* What this task involves:
Counting only the lines below that contain the word "LIVRAISON", what is the total? Give it with no other words.

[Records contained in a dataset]

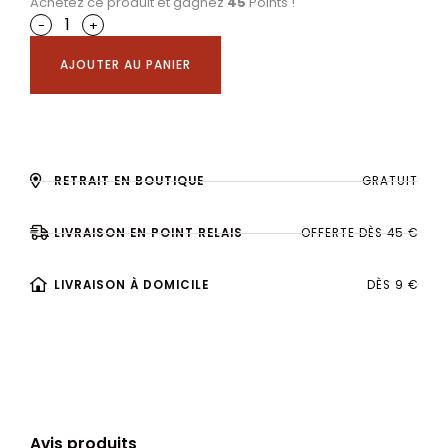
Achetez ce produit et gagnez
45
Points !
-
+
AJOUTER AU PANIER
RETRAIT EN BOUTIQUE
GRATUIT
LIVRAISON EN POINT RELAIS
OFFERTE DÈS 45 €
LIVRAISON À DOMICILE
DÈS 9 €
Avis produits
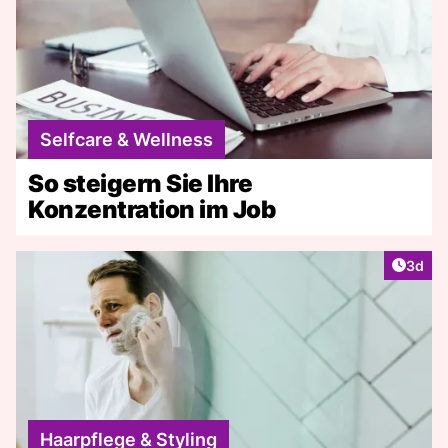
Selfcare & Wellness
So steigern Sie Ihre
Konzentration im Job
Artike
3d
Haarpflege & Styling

* * *

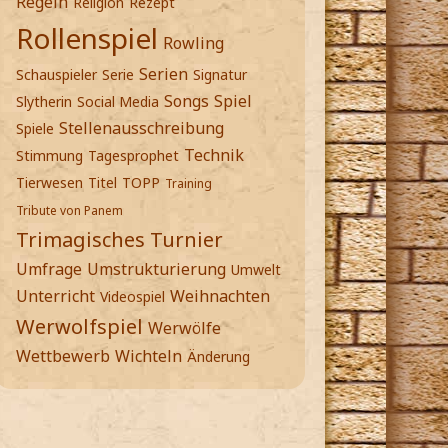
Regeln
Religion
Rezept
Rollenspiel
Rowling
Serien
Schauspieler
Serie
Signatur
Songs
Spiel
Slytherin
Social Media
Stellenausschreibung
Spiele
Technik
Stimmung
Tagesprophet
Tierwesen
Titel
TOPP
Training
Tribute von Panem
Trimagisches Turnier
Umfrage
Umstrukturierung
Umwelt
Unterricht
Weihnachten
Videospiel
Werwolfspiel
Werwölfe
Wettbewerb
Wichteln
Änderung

...

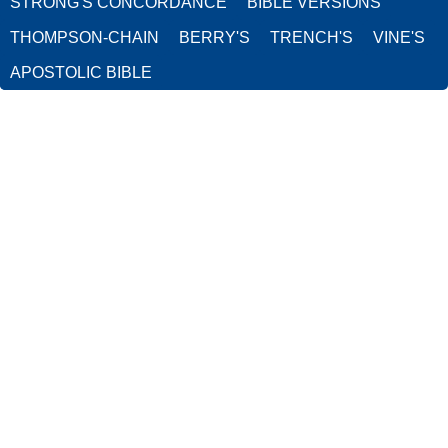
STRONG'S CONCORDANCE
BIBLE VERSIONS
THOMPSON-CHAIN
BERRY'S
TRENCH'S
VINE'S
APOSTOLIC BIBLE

* Written response:
2